次に、ノイズ低減のために、ラインの平均 n 値を 100 より大きい値に変更します。「スキャン」タブで、「フリーズ」を押してスキャンを停止します。キーボードの Control Shift Tab を押すと、中央機能機能を使用して、興味深い葉緑体骨折の面にズームインします。また、高倍率の画像は以前と同じパラメータを使用して取得されます。

最後に、 TIFFを保存 ボタンをクリックして画像を保存します。テキストプロトコルに従って画像解析を行います。この図は、骨折した細胞の大きな領域を持つ高圧凍結凍結破砕Craterostigma Pumilum葉片を含む血小板のクライオSEM画像を示しています。

この例では、リーフピースがありません。しかし、葉の組織は残り、血小板のナイフ溝に付着していました。成功したフラクチャーが見つかった後、細胞の低倍率画像を取得して、フラクチャーされた葉緑体などの関心領域を特定します。チラコイド膜の骨折面を特定するために、単骨破砕された葉緑体の画像が取得されます。

この例に示されているのは、C.Pumilumの葉のチラコイド膜の高倍率画像です。4つの異なる破砕面を区別することができます。積み重ねられた膜と積み重ねられていない膜の外形質破砕面、それぞれEFとEFu、および積み重ねられた膜と積み重ねられていない膜、PFとPFuの原形質面。

光化学系II(PS2)は、EFの積層グラナ膜領域とEFuストロマラメラ膜領域の両方に位置しています。ハイドレートすると、PS2 密度は EFu よりも EF の方が約 3 倍高くなり、2 つの面が区別されます。C.Pumilumの脱水中、EF中のPS2の密度は徐々に減少し、水和条件ではその密度の約半分に達する。

特に、相対水分含有量の5〜10%までさらに脱水すると、PS2複合体は列と配列に組織化されます。
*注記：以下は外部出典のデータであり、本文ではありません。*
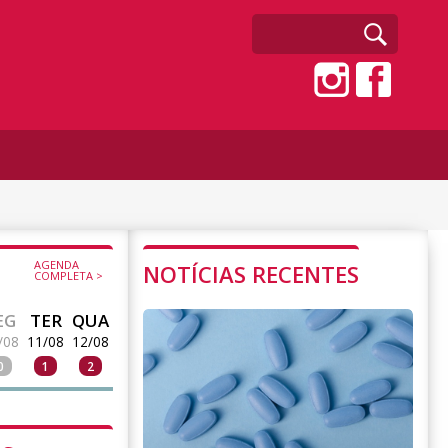
AGENDA
NOTÍCIAS RECENTES
COMPLETA >
EG
TER
QUA
/08
11/08
12/08
0
1
2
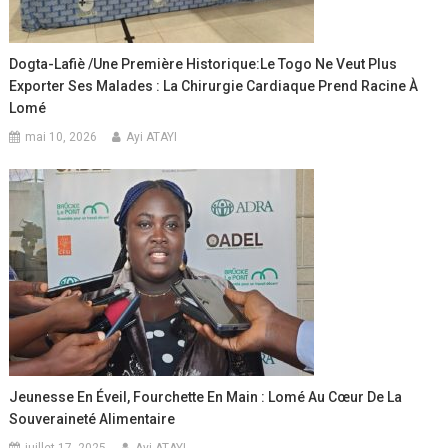
Dogta-Lafiè /Une Première Historique:Le Togo Ne Veut Plus
Exporter Ses Malades : La Chirurgie Cardiaque Prend Racine À
Lomé
mai 10, 2026
Ayi ATAYI
Jeunesse En Éveil, Fourchette En Main : Lomé Au Cœur De La
Souveraineté Alimentaire
juillet 17, 2025
Ayi ATAYI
凍結破壊レプリカ技術の開発は、膜タンパク質複合体のサイズと生体膜内のそれらの配置を研究する道を開きました。凍結破壊とクライオSEMでの高圧凍結の組み合わせにより、組織や細胞レベルからほぼネイティブな状態の高分子レベルまで、さまざまな種類のサンプルをいくつかのサイズスケールで調査できます。

ここに示す手法に加えて、エネルギー分散型X線分光法(EDS)などの方法もクライオSEMに適用できます。たとえば、バイオミネラルのアルカリ化などです。